Überraschenderweise ist das Spiel aber gar nicht kinderleicht. Von den Regeln her nicht, es gibt etliche verkomplizierende Details. Und was den Schwierigkeitsgrad angeht, auch nicht: In meiner ersten Partie haben wir das Spiel unterschätzt und prompt verloren.
Mit etwas mehr Erfahrung und etwas mehr Plan passierte das dann nie wieder. Aber nicht das ist es, was mich abhält, Avel immer wieder betreten zu wollen. Sondern der recht hohe Aufbau-, Material- und überhaupt Zeitaufwand im Vergleich zur recht geringen Abwechslung. Das Land nicht zu erkunden, hätte fatale Folgen. Also erkunden wir. Monster in Ruhe zu lassen und kein Geld und keine Ausrüstung zu bekommen, macht ebenfalls keinen Sinn, weil wir im Endkampf sonst chancenlos wären. Also greifen wir an. Der Plan ist klar. Schicksal in Form von ungünstigen Plättchen oder schlechten Würfelergebnisse verändern die Chancen, nicht aber den Plan.
Was taugt es? In DIE CHRONIKEN VON AVEL sind sichtbar viele Ideen und viel Liebe zum Detail hineingeflossen. Am Ende ist es so verspielt, detailliert und zugleich langatmig geworden, dass sich das Spiel zwischen alle Stühle und alle Zielgruppen setzt.

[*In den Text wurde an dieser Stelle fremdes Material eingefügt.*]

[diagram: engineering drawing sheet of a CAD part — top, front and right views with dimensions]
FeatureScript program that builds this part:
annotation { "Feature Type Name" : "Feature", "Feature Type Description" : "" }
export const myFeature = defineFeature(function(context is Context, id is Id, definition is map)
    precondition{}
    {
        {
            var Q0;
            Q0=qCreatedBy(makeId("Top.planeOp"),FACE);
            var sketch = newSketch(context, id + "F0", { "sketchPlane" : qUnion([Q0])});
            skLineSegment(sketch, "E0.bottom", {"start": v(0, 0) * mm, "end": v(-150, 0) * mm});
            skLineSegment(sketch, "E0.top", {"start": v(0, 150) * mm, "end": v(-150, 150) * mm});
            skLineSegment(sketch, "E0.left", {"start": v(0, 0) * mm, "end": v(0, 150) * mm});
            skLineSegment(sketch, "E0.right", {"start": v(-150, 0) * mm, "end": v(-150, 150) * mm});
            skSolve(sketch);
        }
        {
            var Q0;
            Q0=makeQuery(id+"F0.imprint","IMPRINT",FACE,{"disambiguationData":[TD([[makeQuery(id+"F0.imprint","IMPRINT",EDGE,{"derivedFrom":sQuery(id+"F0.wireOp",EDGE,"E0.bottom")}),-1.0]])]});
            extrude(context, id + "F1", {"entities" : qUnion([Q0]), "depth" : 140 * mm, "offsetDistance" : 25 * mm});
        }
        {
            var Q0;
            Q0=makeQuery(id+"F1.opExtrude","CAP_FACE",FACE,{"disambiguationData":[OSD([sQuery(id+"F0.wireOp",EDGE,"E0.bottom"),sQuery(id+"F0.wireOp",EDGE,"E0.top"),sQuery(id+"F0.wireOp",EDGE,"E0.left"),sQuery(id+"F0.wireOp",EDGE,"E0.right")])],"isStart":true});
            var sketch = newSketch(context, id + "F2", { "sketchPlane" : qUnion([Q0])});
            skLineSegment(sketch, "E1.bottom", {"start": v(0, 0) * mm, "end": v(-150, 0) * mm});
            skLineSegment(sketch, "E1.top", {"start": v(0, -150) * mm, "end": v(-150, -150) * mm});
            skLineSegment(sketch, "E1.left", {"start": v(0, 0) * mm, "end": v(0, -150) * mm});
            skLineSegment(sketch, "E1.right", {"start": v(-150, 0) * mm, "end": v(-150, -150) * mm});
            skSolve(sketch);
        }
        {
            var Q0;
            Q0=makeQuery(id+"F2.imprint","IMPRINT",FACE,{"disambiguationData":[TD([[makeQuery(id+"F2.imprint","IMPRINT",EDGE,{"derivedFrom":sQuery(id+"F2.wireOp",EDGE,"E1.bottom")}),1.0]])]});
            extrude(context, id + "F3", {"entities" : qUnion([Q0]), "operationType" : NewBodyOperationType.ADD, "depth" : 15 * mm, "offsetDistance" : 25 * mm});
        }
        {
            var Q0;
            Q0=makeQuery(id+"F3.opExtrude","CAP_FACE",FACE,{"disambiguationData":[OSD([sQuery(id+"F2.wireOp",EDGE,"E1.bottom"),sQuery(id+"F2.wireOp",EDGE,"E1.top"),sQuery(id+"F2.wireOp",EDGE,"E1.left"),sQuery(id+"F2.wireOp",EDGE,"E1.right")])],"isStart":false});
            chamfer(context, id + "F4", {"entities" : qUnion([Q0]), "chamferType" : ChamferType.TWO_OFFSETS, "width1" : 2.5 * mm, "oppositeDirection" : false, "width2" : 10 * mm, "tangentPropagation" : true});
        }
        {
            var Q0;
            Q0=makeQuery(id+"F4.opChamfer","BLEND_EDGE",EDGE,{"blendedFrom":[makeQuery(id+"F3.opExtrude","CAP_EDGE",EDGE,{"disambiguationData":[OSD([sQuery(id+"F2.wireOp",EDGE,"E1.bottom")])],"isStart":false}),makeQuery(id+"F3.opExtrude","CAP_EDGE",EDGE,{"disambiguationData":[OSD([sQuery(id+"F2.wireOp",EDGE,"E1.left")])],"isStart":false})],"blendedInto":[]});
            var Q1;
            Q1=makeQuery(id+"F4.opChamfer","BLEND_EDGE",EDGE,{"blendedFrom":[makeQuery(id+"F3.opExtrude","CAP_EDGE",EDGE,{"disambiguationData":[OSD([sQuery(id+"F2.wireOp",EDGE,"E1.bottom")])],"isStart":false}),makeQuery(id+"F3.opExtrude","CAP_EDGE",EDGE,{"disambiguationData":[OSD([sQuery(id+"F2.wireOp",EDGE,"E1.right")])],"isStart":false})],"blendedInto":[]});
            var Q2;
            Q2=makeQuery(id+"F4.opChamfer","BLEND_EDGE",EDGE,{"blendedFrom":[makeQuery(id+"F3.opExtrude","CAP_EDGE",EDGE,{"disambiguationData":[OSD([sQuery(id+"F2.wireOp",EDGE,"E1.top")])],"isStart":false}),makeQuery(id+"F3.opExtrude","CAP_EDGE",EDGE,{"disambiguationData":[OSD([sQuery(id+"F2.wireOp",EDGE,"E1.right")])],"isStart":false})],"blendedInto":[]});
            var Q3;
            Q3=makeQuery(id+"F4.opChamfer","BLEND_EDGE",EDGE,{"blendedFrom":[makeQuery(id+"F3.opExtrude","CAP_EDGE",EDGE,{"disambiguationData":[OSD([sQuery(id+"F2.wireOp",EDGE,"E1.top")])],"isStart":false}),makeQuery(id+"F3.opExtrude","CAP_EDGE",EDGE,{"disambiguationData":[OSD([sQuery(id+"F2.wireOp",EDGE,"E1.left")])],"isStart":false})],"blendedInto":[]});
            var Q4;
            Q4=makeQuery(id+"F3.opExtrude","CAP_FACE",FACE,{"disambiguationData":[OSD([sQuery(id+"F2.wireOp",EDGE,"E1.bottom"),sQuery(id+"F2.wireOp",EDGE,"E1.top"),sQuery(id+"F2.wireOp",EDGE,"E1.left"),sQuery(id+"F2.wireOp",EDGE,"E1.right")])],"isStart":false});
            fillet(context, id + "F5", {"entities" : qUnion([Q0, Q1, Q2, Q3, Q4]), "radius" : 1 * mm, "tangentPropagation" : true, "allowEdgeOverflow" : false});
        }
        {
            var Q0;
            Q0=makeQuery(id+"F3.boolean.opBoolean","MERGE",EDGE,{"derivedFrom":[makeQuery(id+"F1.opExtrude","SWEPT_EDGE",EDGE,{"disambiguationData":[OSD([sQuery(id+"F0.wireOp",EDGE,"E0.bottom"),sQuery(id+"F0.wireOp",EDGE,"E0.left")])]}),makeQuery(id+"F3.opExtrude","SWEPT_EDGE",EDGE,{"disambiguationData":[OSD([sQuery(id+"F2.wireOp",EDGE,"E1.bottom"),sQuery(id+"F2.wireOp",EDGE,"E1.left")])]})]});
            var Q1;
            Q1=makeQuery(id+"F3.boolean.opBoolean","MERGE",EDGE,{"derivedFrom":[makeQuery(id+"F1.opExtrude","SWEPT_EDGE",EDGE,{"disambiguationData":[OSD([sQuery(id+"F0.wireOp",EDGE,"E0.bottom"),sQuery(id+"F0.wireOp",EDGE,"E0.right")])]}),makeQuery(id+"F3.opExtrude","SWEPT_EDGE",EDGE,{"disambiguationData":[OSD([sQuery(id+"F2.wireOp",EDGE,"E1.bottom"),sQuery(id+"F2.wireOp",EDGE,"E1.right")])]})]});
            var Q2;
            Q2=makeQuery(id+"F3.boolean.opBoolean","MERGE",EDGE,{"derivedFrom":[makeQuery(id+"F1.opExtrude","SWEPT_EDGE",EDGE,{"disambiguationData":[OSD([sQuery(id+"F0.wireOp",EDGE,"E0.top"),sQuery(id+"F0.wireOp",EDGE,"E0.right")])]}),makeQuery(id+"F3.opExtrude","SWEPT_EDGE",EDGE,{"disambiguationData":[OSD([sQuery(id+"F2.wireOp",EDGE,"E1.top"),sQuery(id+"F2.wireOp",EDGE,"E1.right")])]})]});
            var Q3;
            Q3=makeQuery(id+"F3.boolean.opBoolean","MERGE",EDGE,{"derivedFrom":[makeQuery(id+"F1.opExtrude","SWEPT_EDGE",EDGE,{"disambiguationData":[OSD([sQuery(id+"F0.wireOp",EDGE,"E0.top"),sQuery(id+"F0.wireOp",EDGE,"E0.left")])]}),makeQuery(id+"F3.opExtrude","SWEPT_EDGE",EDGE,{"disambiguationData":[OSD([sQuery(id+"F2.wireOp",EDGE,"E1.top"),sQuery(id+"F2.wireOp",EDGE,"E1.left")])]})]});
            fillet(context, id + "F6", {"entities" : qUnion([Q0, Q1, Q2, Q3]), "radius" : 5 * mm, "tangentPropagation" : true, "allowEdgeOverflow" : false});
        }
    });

Die originellen Ideen bringen wenig Zusatzreiz. Mit Zahlenangaben zu definieren, was man im Rucksack mit sich herumtragen darf, wäre zwar weniger cool gewesen, würde aber viel Gefriemel und Umsortieren ersparen, ob man nicht doch noch eine Münze mehr unterbringen kann. Und als Gruppe bei einem Koop-Spiel zu überwachen, ob jemand beim Herumfingern im Beutel das Zeitlimit von fünf Sekunden einhält, fühlt sich nicht so richtig teambildend an. Zumal der Frust groß ist, wenn man etwas völlig Unpassendes herauszieht.
DIE CHRONIKEN VON AVEL ist wahrlich nicht der erste Dungeon Crawler, den ich spiele. Aber ich glaube, es ist der erste, in dessen Anleitung ich Freude an Gewalt wahrzunehmen meine. Farblich hervorgehoben und in Fettschrift wird uns folgende „goldene Regel“ eingebläut: „Schlag erst das Monster kurz und klein, dann greife in den Beutel rein.“ Anscheinend genügt es nicht, den Feind einfach nur zu besiegen; nein, er gehört massakriert. Und anscheinend ist das ein Spaß.

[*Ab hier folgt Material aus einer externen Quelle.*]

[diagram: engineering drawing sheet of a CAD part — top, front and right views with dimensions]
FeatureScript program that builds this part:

Dass sterbende Monster die tollsten Sachen fallenlassen, gehört zum Genre. Und natürlich freut man sich und sammelt alles auf. Aber auch dieser Vorgang bekommt in AVEL einen Beigeschmack. Denn begründet wird er so: „Die Monster können das Stehlen und Plündern einfach nicht lassen. Deswegen kann es sein, dass ein Monster, nachdem ihr es besiegt habt, etwas Wertvolles fallen lässt.“
In meinen Ohren klingt das so: Wenn Feind:innen etwas besitzen, ist das auf jeden Fall unrechtmäßig und ein weiterer Beweis ihrer angeborenen Verdorbenheit. Und wenn wir es ihnen rauben, dann nicht etwa, wir es ebenfalls „nicht lassen können“. Sondern weil wir als Gute dazu befugt sind. Was wir tun, ist automatisch heldenhaft und schlau und die gerechte Strafe.
Möglicherweise bin ich da übersensibel. Aber solche Formulierungen stoßen mich ab, obwohl ich generell kein Problem damit habe, Dungeon Crawler oder auch Kriegsspiele zu spielen.
*** mäßig
DIE CHRONIKEN VON AVEL von Przemek Wojtkowiak für eine:n bis vier Spieler:innen, rebel Studio.